The World Intellectual Property Organization (WIPO) currently excludes the majority of traditional cultural expressions from its protections; these include any motifs, patterns, or other designs that an Indigenous or traditional culture created. These designs do not fall under to protection of copyright laws for the most part, because the designs are passed down through generations, so they do not have enough evidence to prove the designs are the original work of their culture.
“Copying traditional design motifs without consent can erode a community’s identity and cause profound harm,” says Brigitte Vezina, author of a study on the matter. “From a copyright standpoint, traditional cultural expressions are considered to be in the public domain and that makes them freely available for anyone to use.”
Since copyrighting these expressions would make them public domain now, there is only one avenue left that may protect them legally: intellectual property laws.
Is There a Legal Standpoint?
Earlier this year, a global think tank in Waterloo called for stricter intellectual property laws to “protect Indigenous arts and traditions from cultural appropriation in the fashion industry.”
There have been several cases in the United States in recent years where cultures fought corporations adopting their traditions into fashion.
In 2013 Nike had to pull a fashion line that resembled traditional Samoan tattoos after receiving severe backlash.
The Navajo Nation fought Urban Outfitters in 2016 after the fashion brand used the tribe’s name for a clothing collection. The tribe owned near one hundred trademarks to protect their cultural heritage, and they ended up making an agreement with the clothing line to make authentic Navajo clothing together. Urban Outfitters did not just violate the tribe’s trademarks in this case, they also violated the Indian Arts and Crafts Act, that makes it illegal to sell art or crafts while fraudulently claiming they were made by Native Americans.

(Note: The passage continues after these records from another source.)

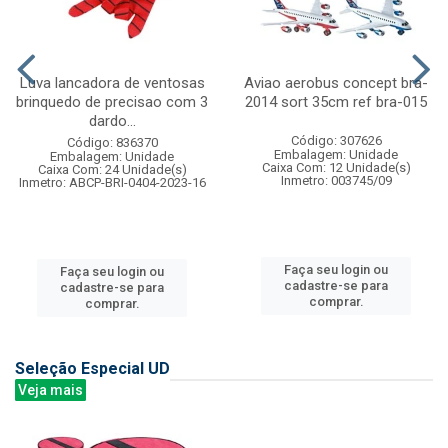
Luva lancadora de ventosas
Aviao aerobus concept bra-
brinquedo de precisao com 3
2014 sort 35cm ref bra-015
dardo...
Código: 307626
Código: 836370
Embalagem: Unidade
Embalagem: Unidade
Caixa Com: 12 Unidade(s)
Caixa Com: 24 Unidade(s)
Inmetro: 003745/09
Inmetro: ABCP-BRI-0404-2023-16
Faça seu login ou
Faça seu login ou
cadastre-se para
cadastre-se para
comprar.
comprar.
Seleção Especial UD
Veja mais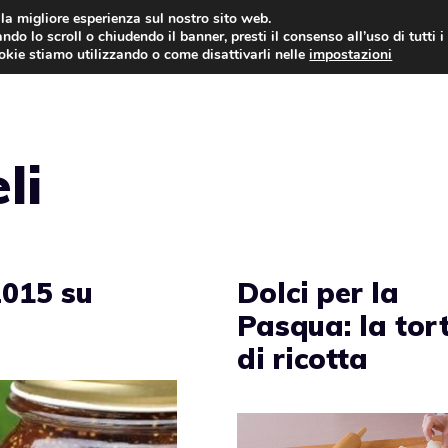
i la migliore esperienza sul nostro sito web.
ndo lo scroll o chiudendo il banner, presti il consenso all’uso di tutti i
ookie stiamo utilizzando o come disattivarli nelle
impostazioni
TORTE AL CIOCCOLATO
TORTE CLASSICHE
li
2015 su
Dolci per la
Pasqua: la tor
di ricotta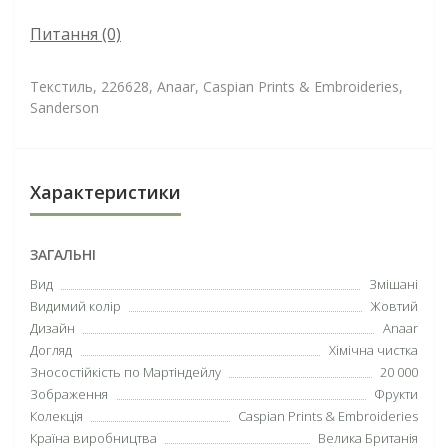
Питання
(0)
Текстиль, 226628, Anaar, Caspian Prints & Embroideries,
Sanderson
Характеристики
ЗАГАЛЬНІ
Вид
Змішані
Видимий колір
Жовтий
Дизайн
Anaar
Догляд
Хімічна чистка
Зносостійкість по Мартіндейлу
20 000
Зображення
Фрукти
Колекція
Caspian Prints & Embroideries
Країна виробництва
Велика Британія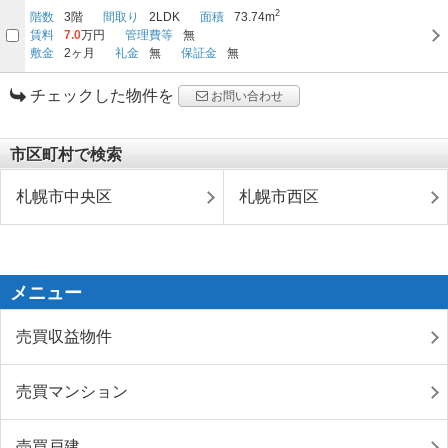
2
階数
3階
間取り
2LDK
面積
73.74m
賃料
7.0
万円
管理費等
無
敷金
2ヶ月
礼金
無
保証金
無
チェックした物件を
お問い合わせ
市区町村で検索
札幌市中央区
札幌市西区
メニュー
売買収益物件
売買マンション
売買戸建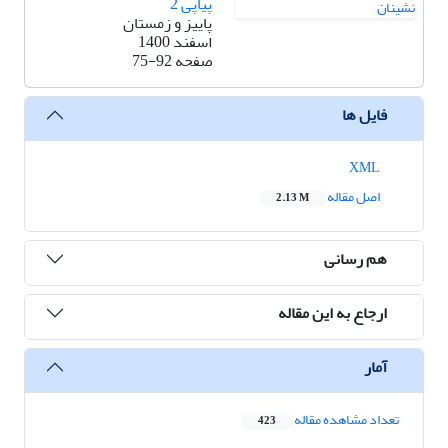
پیاپی 2
پاییز و زمستان
اسفند 1400
صفحه
75-92
فایل ها
XML
اصل مقاله
2.13 M
هم رسانی
ارجاع به این مقاله
آمار
تعداد مشاهده مقاله
423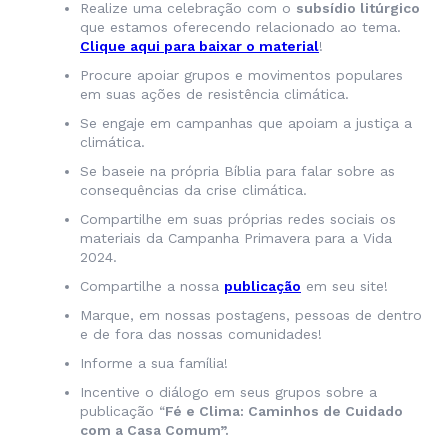
Realize uma celebração com o
subsídio litúrgico
que estamos oferecendo relacionado ao tema.
Clique aqui para baixar o material
!
Procure apoiar grupos e movimentos populares
em suas ações de resistência climática.
Se engaje em campanhas que apoiam a justiça a
climática.
Se baseie na própria Bíblia para falar sobre as
consequências da crise climática.
Compartilhe em suas próprias redes sociais os
materiais da Campanha Primavera para a Vida
2024.
Compartilhe a nossa
publicação
em seu site!
Marque, em nossas postagens, pessoas de dentro
e de fora das nossas comunidades!
Informe a sua família!
Incentive o diálogo em seus grupos sobre a
publicação “
Fé e Clima: Caminhos de Cuidado
com a Casa Comum”.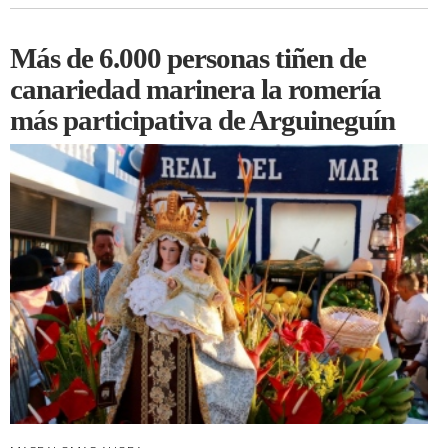
Más de 6.000 personas tiñen de
canariedad marinera la romería
más participativa de Arguineguín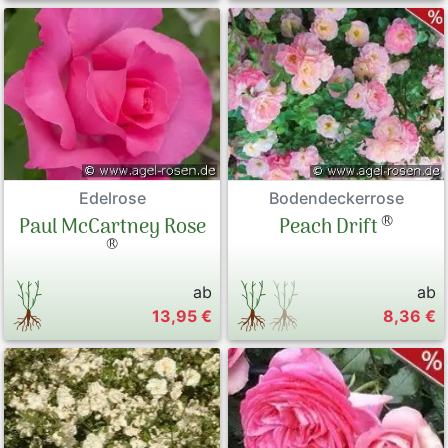
Edelrose
Bodendeckerrose
®
Paul McCartney Rose
Peach Drift
®
ab
ab
13,95 €
8,36 €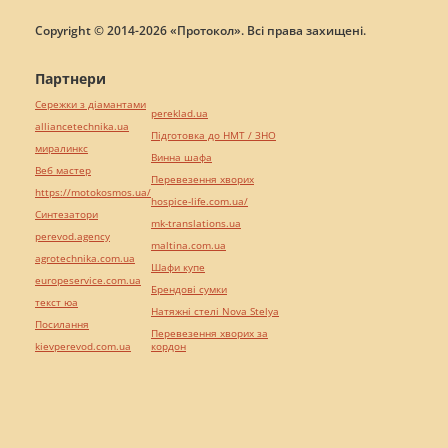
Copyright © 2014-2026 «Протокол». Всі права захищені.
Партнери
Сережки з діамантами
pereklad.ua
alliancetechnika.ua
Підготовка до НМТ / ЗНО
миралинкс
Винна шафа
Веб мастер
Перевезення хворих
https://motokosmos.ua/
hospice-life.com.ua/
Синтезатори
mk-translations.ua
perevod.agency
maltina.com.ua
agrotechnika.com.ua
Шафи купе
europeservice.com.ua
Брендові сумки
текст юа
Натяжні стелі Nova Stelya
Посилання
Перевезення хворих за
kievperevod.com.ua
кордон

Carolina Herrera, a fashion brand based in New York, had a complaint lodged against it for cultural appropriation by the Mexican government, for using its indigenous patterns in its Resort 2020 fashion line. One of the issues, in this case, is that copyright law in Mexico states that “the use of those works shall be free, provided they are not deformed, intended to discredit the works, or prejudice the reputation or image of the community,” as Managing IP pointed out. This case is still ongoing.
Overall, while there does seem to be some basis for legal standing within the intellectual property laws to protect these traditional designs in fashion, there is not currently enough protection available to cover everything a culture may wish to protect.